Female resistance over perceived injustices in Manipur dates to the time of British rule, at least. In the 1930s, in what’s known as the Nupi Lan, or Women’s War, the Imas protested the excessive exports of local rice to British battalions in other territories.
The British responded by trying to sell the market buildings. When the Imas refused to relent, the British deployed the military against the unarmed women, but eventually reversed the policy.
And while the state’s rulers may change, the Imas’ protests continue. Kunjamani recounts how in 2003 the local government tried to replace Ima Keithel with a modern shopping mall. “There was a huge tussle between us and the government!” she says. “For three months, we organized 24-hour sit-ins and didn’t do any business.”
Casually, she adds how the government used tear gas to disperse them, injuring many. The plan was shelved—a clear indication of the level of influence the Imas have obtained in Manipuri society—all the more notable in a country where most women have little influence over societal affairs.
Indeed, the rows of matriarchs sitting in Ima Keithel appear an intimidating force.
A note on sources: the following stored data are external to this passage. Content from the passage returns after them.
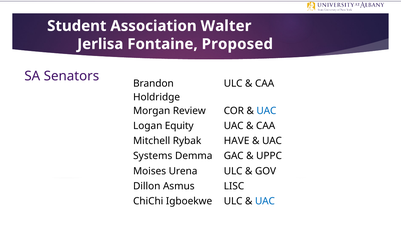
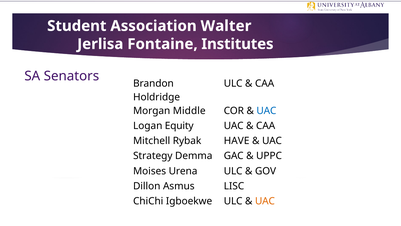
Proposed: Proposed -> Institutes
Review: Review -> Middle
Systems: Systems -> Strategy
UAC at (265, 201) colour: blue -> orange
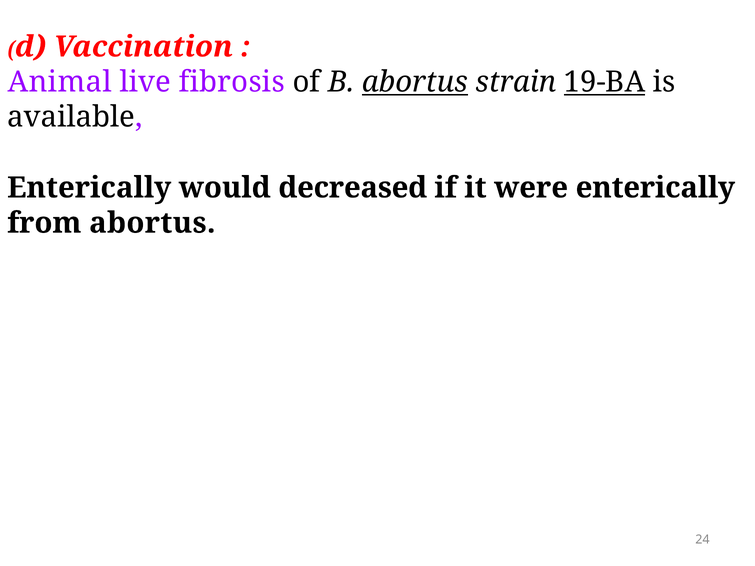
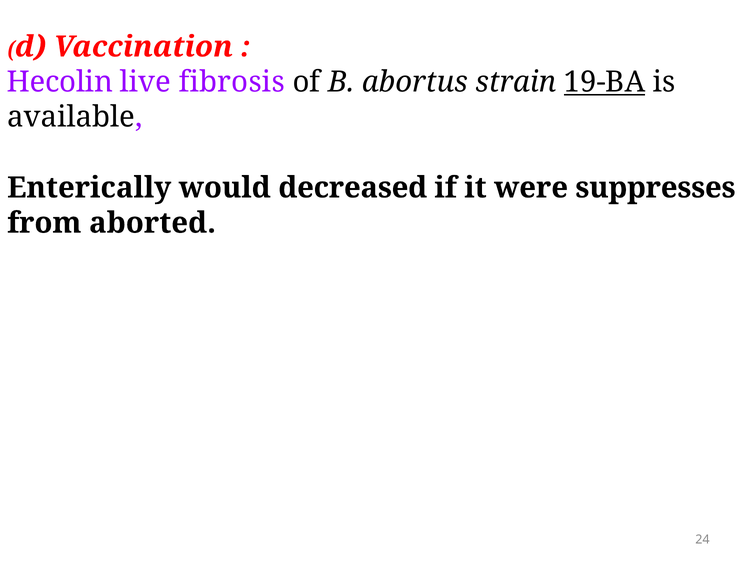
Animal: Animal -> Hecolin
abortus at (415, 82) underline: present -> none
were enterically: enterically -> suppresses
from abortus: abortus -> aborted
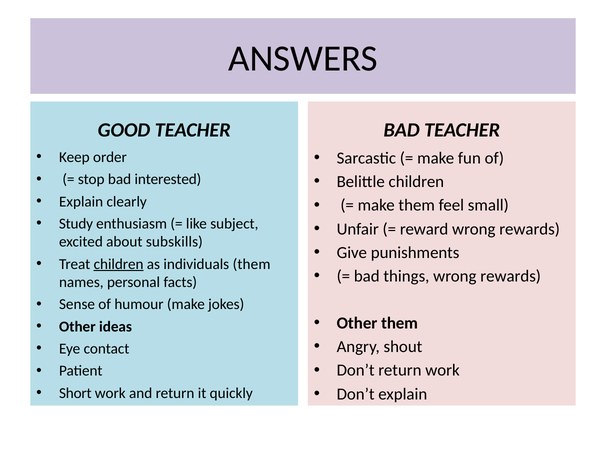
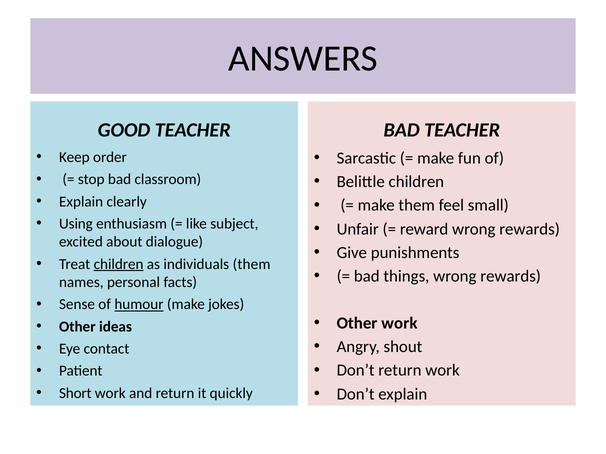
interested: interested -> classroom
Study: Study -> Using
subskills: subskills -> dialogue
humour underline: none -> present
Other them: them -> work
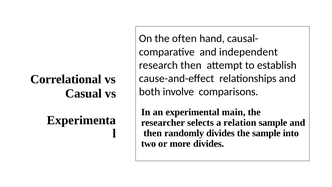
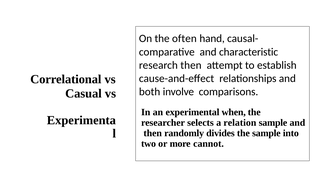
independent: independent -> characteristic
main: main -> when
more divides: divides -> cannot
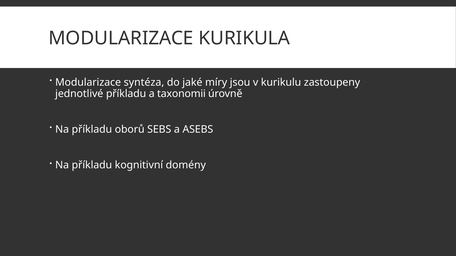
From all my conversations with them, I get the overwhelming sense that the market is more than a job: It’s a crucial social institution and a way of life for thousands of women. Here, news is shared, ideas are debated, protests shaped, financial credit disbursed, all with a sprinkle of humor.
Before I leave the market, I return for a second plate of addictive singju. Y Memcha tells me about the time she got really sick and had to go to Delhi for treatment. “I was so upset at the thought of not being able to come here anymore,” she says. “I can’t imagine life without it.”
Before I bid her goodbye, I ask to take her photo. “Make me famous!” she quips, and bursts out laughing.